Sharif and I decided the shooting ratio during our first meeting. We were on the same page straight away. Making that decision helped ground our entire shooting aesthetic – a grainy, 16mm-look, with a seventies edge to it. We shot the whole thing on an old c-mount Angenieux zoom. I remember Sharif saying we should have “Theo fill the frame”. I liked thinking about him being as wide as he is tall. So even when we’d start with the frame wide and open, we’d eventually push in until Theo filled everything. I liked mirroring the drama of the scene like that. By the time Theo was about to explode with energy, often anxiety, we’d be right up in his face.
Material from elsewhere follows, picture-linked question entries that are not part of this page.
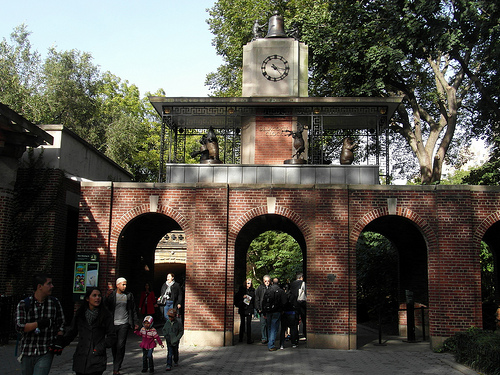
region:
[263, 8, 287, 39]
metal bell on a monument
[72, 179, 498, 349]
four brick archways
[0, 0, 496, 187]
trees standing behind wall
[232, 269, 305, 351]
people standing in brick archway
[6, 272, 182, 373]
people walking on stone path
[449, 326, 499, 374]
bushes growing beside stone path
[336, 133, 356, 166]
metal animal statue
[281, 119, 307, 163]
bronze statue of a horse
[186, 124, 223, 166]
a bronze statue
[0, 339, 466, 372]
a stone path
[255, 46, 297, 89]
clock on the top of the building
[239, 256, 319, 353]
people standing in the brick arch way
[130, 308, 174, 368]
child in a patterned pink coat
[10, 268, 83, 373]
man wearing a plaid button down shirt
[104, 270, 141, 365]
man wearing a tight white hat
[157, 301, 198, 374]
little boy wearing orange baseball cap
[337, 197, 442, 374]
large brick walkway over the sidewalk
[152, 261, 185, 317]
woman wearing a open black cardigan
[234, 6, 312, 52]
bell on top of the clock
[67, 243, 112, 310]
informational sign on brick building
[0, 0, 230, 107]
blue of daytime sky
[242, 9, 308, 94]
metal bell on structure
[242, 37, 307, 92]
clock on stone structure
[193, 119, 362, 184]
metal sculptures on platform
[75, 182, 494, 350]
brick structure with arches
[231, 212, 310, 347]
people walking through arches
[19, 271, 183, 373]
adults and children walking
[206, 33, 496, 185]
green leaves on tree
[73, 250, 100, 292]
sign on brick structure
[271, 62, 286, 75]
hands on clock face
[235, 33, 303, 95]
a clock on a small tower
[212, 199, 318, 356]
an archway in a brick structure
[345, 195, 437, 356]
an archway in a brick structure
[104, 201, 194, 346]
an archway in a brick structure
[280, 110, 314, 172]
a statue of a deer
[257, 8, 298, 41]
a bell on top of a tower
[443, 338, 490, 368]
a clump of bushes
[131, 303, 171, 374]
a little girl in pink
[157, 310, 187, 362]
a boy in a sweatshirt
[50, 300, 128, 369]
a woman in an overcoat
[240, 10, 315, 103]
top of stone clock tower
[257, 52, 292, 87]
black clock on tower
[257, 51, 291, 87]
clock that reads three twenty two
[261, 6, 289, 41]
bell on top of clock area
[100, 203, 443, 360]
row of arched doorways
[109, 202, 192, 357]
first arched doorway in row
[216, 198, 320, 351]
second arched doorway in row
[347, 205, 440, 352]
third arched doorway in row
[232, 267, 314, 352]
people walking through arched doorway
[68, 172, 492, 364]
brick wall with arched doorways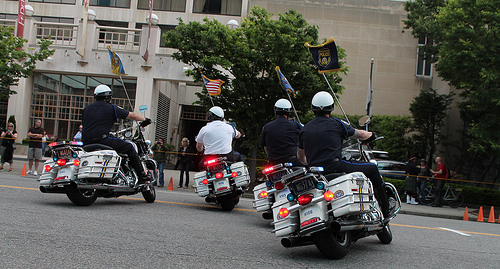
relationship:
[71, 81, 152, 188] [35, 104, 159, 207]
policeman on motorcycle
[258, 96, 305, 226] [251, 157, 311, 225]
policeman on motorcycle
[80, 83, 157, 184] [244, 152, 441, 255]
policeman on motorcycle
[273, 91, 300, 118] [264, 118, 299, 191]
helmet on policeman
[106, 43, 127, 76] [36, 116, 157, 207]
flag on motorcycle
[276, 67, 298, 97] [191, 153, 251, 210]
flag on motorcycle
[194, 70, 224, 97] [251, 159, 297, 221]
flag on motorcycle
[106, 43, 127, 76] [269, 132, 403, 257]
flag on motorcycle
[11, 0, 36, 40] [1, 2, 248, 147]
flag on white building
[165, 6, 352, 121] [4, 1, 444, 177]
bush in front of building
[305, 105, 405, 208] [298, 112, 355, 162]
police officer wearing shirt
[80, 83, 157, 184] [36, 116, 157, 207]
policeman riding motorcycle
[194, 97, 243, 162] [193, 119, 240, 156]
policeman wearing shirt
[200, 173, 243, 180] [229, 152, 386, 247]
brakelights on motorcycles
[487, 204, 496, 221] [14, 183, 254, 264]
cone by road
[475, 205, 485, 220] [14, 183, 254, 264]
cone by road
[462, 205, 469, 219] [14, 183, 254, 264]
cone by road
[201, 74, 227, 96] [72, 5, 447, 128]
flag in front of building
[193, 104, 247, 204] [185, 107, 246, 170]
man wearing shirt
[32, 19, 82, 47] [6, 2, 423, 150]
railing on building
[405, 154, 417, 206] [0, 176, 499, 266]
person standing road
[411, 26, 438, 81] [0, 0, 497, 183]
window in building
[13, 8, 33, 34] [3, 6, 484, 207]
sign on building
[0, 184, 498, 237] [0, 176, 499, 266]
yellow line on road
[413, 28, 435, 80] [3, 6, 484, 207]
window on building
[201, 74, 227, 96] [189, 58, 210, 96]
flag on pole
With a 16×9 ratio you would still have those open edges on either side of a face, which might look pretty and all but wasn’t right for our film.

Antonio Fernandez’s score provides a hauntingly naked refrain which feels as empty as Theo’s life and sets the tempo perfectly. Were there any specific references you discussed to arrive at this sparse soundtrack?

I was listening to a lot of Rahsaan Roland Kirk while writing the film. The guy is an absolute genius. His crazy sax solos felt like a beautiful portrayal of Theo’s lost soul.

After Sean and I picture locked the film, I went looking for a composer. That ended up being a waste of time – too expensive. And I knew I just needed someone who could spit out some improvisational measures. Just let loose through their instrument. So I met Antonio in a little park in Brooklyn. He was practicing there since he didn’t have a good space in his subletted apartment. Antonio turned out to be a visiting musician from Spain – we communicated everything through really broken English. It was all off the cuff – I would hum a few notes and Antonio would play them out on his sax and his flute. It was a lot of “less, less, slower, simpler!”

Then Kevin and I took the three-hour recording and pieced out the most expressive parts. Kevin has some amazing reverb plug-ins. We buried his flute notes under a bunch of filters so it became this moody bed for the sax to play over. We wanted it to sound like a street musician on some alleyway, echoing through the night. I like to think the score evokes a Brooklyn of a by-gone era.

Do you have any new projects we should keep an eye out for?

I’m really excited about Goodnight, Moon. I’m writing it with one of the smartest people I know – Jacob Kaplan – whose main focus is fiction writing. The movie follows an orphaned young man and a pregnant teen, and after a violent incident with a BB gun, plus a little flirting, they decide to role-play the discovery of the orphan’s dead father. It’s a dark comedy and our eulogy to the fears and denials of growing up and growing old.

I’m also in the midst of casting for Tony’s Bedroom. This film follows the tenuous friendship between a runaway kid and a mysterious, and possibly dangerous, older man. The short was actually inspired by a real-life encounter I had with a slightly predatory older man at a pizza joint. And the best part of all is the older man will be playing himself in the short. It’s definitely a process I’m trying to perfect – finding characters that inspire me, writing a film around that person, and having them play a version of themselves in the film.